This is a marker for work in progress. Do not cite.
This morning I was contacted in order to provide geographical information for one of our partners in the Reforlan project. The aim of the research is to find priority areas for forest restoration.
The question of how to go about the analysis is thought provoking. I have already mentioned the problem of aggregation error in this weblog. Pooling data in order to find mean values does not work at the scale in which most of the important processes act. The classic example is mean rainfall for Mexico. At the same time, some elements on the landscape cannot be mapped at a fine scale, and others, such as management units (farms or ejidos) form natural aggregation according to social factors.
So perhaps the first step would be determine priority pixels according to a limited number of physical processes that can be resonably accurately mapped at fine resolution (30 m x 30 m) then aggregate to find the number of pixels in each agronomic unit that could be restored. An analysis of social and economic factors at this scale could then be undertaken in order to discover where restoration might be feasible and bring the most social benefit.
The mappable factors at the 30m pixel scale would be
1. Forest cover and recent deforestation: Pixels that have forest cover presumably do not need restoring. Pixels that have been recently deforested may be prioritised, although natural regneration may be a suitable mechanism in some areas close to the original forest.
2. Slope: Areas with steep slopes must be prioritised for restoration in order to avoid soil erosion. Factors such as slope length may be taken into account.

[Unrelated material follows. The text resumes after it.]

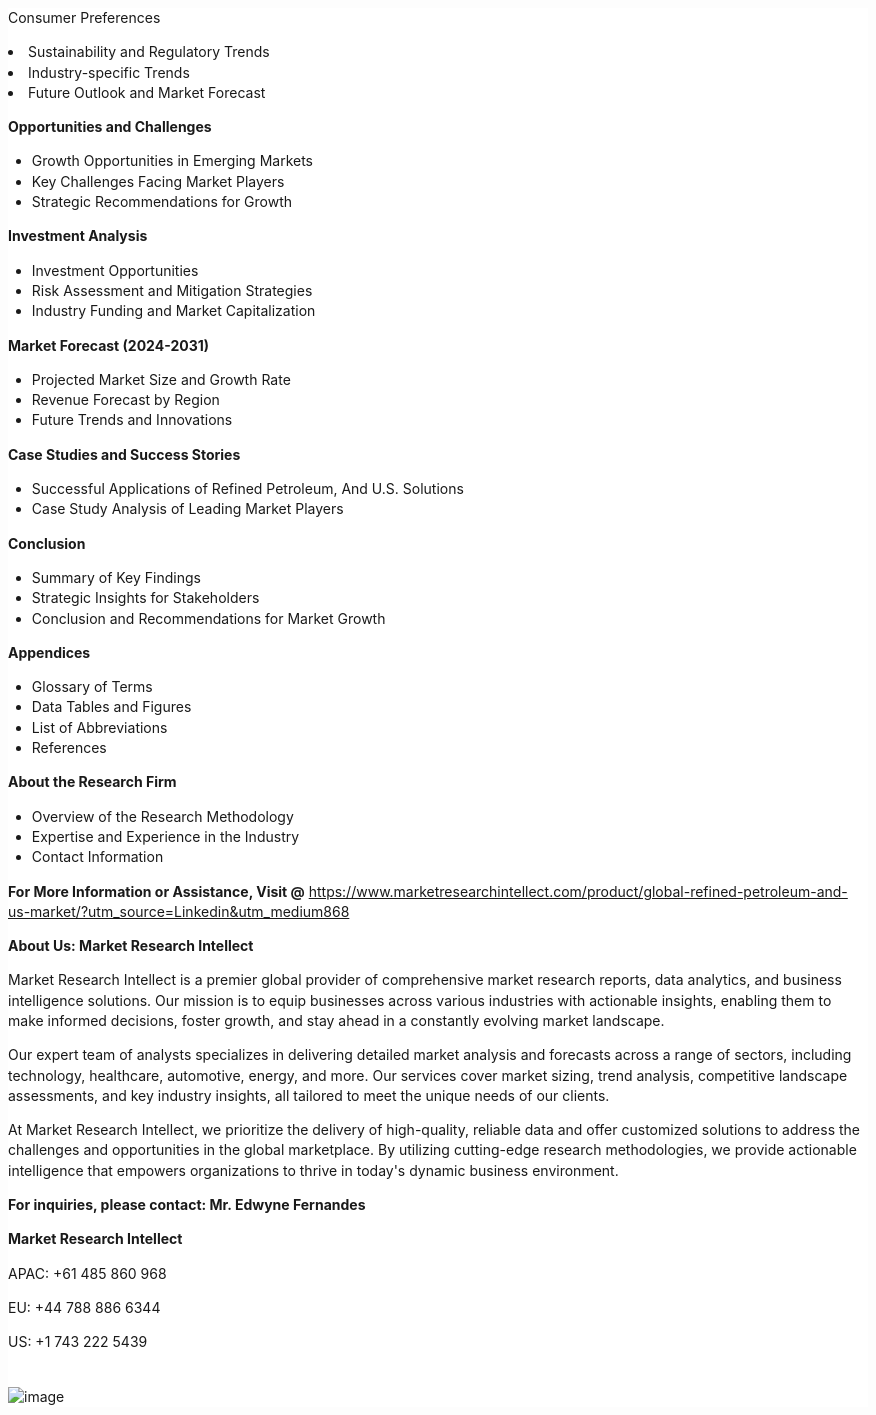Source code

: Consumer Preferences</li><li>Sustainability and Regulatory Trends</li><li>Industry-specific Trends</li><li>Future Outlook and Market Forecast</li></ul><p><strong>Opportunities and Challenges</strong></p><ul><li>Growth Opportunities in Emerging Markets</li><li>Key Challenges Facing Market Players</li><li>Strategic Recommendations for Growth</li></ul><p><strong>Investment Analysis</strong></p><ul><li>Investment Opportunities</li><li>Risk Assessment and Mitigation Strategies</li><li>Industry Funding and Market Capitalization</li></ul><p><strong>Market Forecast (2024-2031)</strong></p><ul><li>Projected Market Size and Growth Rate</li><li>Revenue Forecast by Region</li><li>Future Trends and Innovations</li></ul><p><strong>Case Studies and Success Stories</strong></p><ul><li>Successful Applications of Refined Petroleum, And U.S. Solutions</li><li>Case Study Analysis of Leading Market Players</li></ul><p><strong>Conclusion</strong></p><ul><li>Summary of Key Findings</li><li>Strategic Insights for Stakeholders</li><li>Conclusion and Recommendations for Market Growth</li></ul><p><strong>Appendices</strong></p><ul><li>Glossary of Terms</li><li>Data Tables and Figures</li><li>List of Abbreviations</li><li>References</li></ul><p><strong>About the Research Firm</strong></p><ul><li>Overview of the Research Methodology</li><li>Expertise and Experience in the Industry</li><li>Contact Information</li></ul></div><div class="article-main__content" data-test-id="publishing-text-block"><p><span class="font-[700]"><strong>For More Information or Assistance, Visit @</strong>&nbsp;<a href="https://www.marketresearchintellect.com/product/global-refined-petroleum-and-us-market/?utm_source=Linkedin&utm_medium868">https://www.marketresearchintellect.com/product/global-refined-petroleum-and-us-market/?utm_source=Linkedin&utm_medium868</a></span></p><p><strong>About Us: Market Research Intellect</strong></p><p>Market Research Intellect is a premier global provider of comprehensive market research reports, data analytics, and business intelligence solutions. Our mission is to equip businesses across various industries with actionable insights, enabling them to make informed decisions, foster growth, and stay ahead in a constantly evolving market landscape.</p><p>Our expert team of analysts specializes in delivering detailed market analysis and forecasts across a range of sectors, including technology, healthcare, automotive, energy, and more. Our services cover market sizing, trend analysis, competitive landscape assessments, and key industry insights, all tailored to meet the unique needs of our clients.</p><p>At Market Research Intellect, we prioritize the delivery of high-quality, reliable data and offer customized solutions to address the challenges and opportunities in the global marketplace. By utilizing cutting-edge research methodologies, we provide actionable intelligence that empowers organizations to thrive in today's dynamic business environment.</p><p><strong>For inquiries, please contact: Mr. Edwyne Fernandes</strong></p><p><strong>Market Research Intellect</strong></p><p>APAC: +61 485 860 968</p><p>EU: +44 788 886 6344</p><p>US: +1 743 222 5439</p></div><div class="article-main__content" data-test-id="publishing-text-block">&nbsp;</div>
![image](https://github.com/user-attachments/assets/6c3bd76c-4de8-4dde-8f6a-34a8a7338abd)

3. Insolation (aspect): South facing slopes that receive intense insolation during the dry winter months may be in need of restoration, but successful restoration may be more challenging.
4. Distance from rivers: Riparian areas may be in greater need of restoration and trees may establish more successfully in moist soil. At the same time these may be the most valuable areas for irrigated agriculture.

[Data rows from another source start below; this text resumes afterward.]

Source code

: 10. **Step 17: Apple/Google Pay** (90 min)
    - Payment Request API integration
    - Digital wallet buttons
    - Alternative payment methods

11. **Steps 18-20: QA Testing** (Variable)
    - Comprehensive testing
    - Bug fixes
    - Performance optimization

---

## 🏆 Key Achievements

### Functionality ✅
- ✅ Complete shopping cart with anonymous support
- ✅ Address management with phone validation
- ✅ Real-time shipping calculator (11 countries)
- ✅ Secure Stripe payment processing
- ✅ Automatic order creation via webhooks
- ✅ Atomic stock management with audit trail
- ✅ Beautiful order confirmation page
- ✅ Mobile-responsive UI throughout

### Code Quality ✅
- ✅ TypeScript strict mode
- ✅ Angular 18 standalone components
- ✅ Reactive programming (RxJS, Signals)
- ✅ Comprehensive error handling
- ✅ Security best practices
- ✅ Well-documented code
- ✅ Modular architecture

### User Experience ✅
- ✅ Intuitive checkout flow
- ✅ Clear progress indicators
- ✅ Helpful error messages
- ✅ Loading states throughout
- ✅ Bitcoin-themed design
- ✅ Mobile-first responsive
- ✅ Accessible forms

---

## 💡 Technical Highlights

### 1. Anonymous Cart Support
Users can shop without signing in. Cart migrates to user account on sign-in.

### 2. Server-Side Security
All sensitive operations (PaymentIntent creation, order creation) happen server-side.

5. Conservation status: Reserves should perhaps take priority when restoration is being considered.
The interesting element of the research involves finding a suitable way of combing the layers in order to allow ranks to be calculated. A typical approach is weighted averaging, but this may not allow interactive effects to be included.

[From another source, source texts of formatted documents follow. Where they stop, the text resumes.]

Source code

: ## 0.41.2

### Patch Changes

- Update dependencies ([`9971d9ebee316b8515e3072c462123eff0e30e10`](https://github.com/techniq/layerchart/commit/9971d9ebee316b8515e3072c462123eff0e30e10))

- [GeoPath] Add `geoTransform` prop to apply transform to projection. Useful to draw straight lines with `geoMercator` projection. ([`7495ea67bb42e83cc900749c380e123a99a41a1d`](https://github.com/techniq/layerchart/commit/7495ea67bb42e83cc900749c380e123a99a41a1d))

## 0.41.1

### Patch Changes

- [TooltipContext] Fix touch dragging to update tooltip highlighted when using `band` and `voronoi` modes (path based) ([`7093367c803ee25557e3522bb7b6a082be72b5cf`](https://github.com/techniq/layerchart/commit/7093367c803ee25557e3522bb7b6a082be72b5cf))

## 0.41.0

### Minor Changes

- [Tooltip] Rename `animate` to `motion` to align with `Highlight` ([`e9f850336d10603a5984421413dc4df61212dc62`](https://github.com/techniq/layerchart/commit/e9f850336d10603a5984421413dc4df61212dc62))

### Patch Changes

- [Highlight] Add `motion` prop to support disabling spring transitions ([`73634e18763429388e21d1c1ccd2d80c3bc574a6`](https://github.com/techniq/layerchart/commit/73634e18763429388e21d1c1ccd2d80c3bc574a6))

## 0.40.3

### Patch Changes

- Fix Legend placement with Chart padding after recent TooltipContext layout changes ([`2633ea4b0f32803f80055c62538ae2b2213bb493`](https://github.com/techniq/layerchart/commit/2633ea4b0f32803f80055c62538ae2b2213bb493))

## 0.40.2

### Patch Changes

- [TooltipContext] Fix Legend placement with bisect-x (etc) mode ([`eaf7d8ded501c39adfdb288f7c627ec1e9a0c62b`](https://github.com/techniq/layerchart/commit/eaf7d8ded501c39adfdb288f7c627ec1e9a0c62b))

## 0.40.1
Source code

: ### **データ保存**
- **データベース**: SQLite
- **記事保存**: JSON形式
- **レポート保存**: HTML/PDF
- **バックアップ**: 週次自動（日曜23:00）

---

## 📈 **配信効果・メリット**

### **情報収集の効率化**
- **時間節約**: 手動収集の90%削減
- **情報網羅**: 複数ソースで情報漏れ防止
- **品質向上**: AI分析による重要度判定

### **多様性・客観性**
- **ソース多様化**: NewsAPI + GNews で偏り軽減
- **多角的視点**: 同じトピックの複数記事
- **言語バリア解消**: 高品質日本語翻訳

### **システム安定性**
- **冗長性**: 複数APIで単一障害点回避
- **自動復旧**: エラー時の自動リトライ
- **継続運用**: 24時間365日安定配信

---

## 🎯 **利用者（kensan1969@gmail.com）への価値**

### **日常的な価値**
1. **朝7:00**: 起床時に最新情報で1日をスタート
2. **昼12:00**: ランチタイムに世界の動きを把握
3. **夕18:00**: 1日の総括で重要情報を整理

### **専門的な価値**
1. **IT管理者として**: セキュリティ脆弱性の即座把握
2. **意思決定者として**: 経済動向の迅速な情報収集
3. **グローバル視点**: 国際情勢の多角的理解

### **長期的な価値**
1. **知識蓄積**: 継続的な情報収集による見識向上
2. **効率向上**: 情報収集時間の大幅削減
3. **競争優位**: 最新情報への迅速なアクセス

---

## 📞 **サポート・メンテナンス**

The map below shows the estimated current extent of the forest in the region and recent deforestation hotspots.
Areas with the steepest slopes do tend to coincide with remaining forest cover, as would be expected, but some recent deforestation both intentionally and as a result of forest fires has taken place in the steeply sloping “Sierra” region in the West and South West and South of the study region.
North facing slopes receive less direct sunlight during clear winter days and are more likely to be covered in evergreen forest. Fuel dries out on south facing slopes leading to more intense fires. Regeneration may be difficult due to hydric stress.
Most deforestation has occured close to the major rivers.
It may also be useful to evaluate soil type (not shown) although the maps tend to be at a coarse scale.
Once pixels have been ranked according to aptitude and priority for restoration (the two factors may be inversely related in many cases) they may be aggregated to agricultural management units for further analysis of socio-economic factors.